To review the potential benefits and disadvantages of neoadjuvant chemotherapy administered before surgery to patients with initially resectable metastases.
European Organization for Research and Treatment of Cancer (EORTC) study 40983 has shown that neoadjuvant chemotherapy could reduce the risk of relapse by one-quarter, and allows to test the chemosensitivity of the cancer, to help to determine the appropriateness of further treatments, and to observe progressive disease, which contraindicates immediate surgery. Neoadjuvant chemotherapy can induce damage to the remnant liver. Oxaliplatin-based combination regimen is associated with increased risk of vascular lesions, whereas irinotecan-containing regimens have been associated with increased risks of steatosis and steatohepatitis. Analysis of EORTC study 40983 showed that administration of six cycles of neoadjuvant systemic chemotherapy with 5-fluorouracil, leucovorin, and oxaliplatin (FOLFOX) was associated with moderate increase of the risk of reversible complications after surgery, but mortality rate was below 1% and not increased.

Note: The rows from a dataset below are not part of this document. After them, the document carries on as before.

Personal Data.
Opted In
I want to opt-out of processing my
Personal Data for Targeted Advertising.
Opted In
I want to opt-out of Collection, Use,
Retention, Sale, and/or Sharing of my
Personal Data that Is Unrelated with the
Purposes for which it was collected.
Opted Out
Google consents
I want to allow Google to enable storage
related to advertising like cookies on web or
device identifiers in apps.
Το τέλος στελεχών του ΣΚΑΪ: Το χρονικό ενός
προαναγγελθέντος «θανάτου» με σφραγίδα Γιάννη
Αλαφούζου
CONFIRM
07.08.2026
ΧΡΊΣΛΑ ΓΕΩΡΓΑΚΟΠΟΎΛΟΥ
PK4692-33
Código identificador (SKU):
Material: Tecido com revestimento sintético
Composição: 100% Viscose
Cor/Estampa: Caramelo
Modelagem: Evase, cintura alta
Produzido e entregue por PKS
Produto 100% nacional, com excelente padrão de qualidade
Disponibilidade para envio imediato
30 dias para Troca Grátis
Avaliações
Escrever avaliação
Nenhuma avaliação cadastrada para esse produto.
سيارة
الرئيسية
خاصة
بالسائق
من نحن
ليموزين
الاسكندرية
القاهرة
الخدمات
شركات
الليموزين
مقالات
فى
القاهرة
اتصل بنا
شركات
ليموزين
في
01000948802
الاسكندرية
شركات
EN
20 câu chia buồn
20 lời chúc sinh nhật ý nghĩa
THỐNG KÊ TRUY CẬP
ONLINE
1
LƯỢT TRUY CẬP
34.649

If patients are not overtreated, chemotherapy before surgery is well tolerated. The integration of novel targeted agents in combination with cytotoxic drugs is a promising way to improve outcome in patients with advanced colorectal cancer. Preliminary trials have shown that targeted agents combined with cytotoxic regimens can increase tumor response rates. Another impact of preoperative chemotherapy is that metastases that respond to treatment may no longer be visible on computed tomography (CT) scan or at surgery. Patients should be carefully monitored and receive surgery before metastases disappear.
Treatment of most patients with liver metastases—those with resectable metastases as well as those with initially unresectable metastases—should start with chemotherapy. If drugs are well chosen and the duration of treatment is monitored with care during multidisciplinary meetings, benefits largely outweigh potential disadvantages.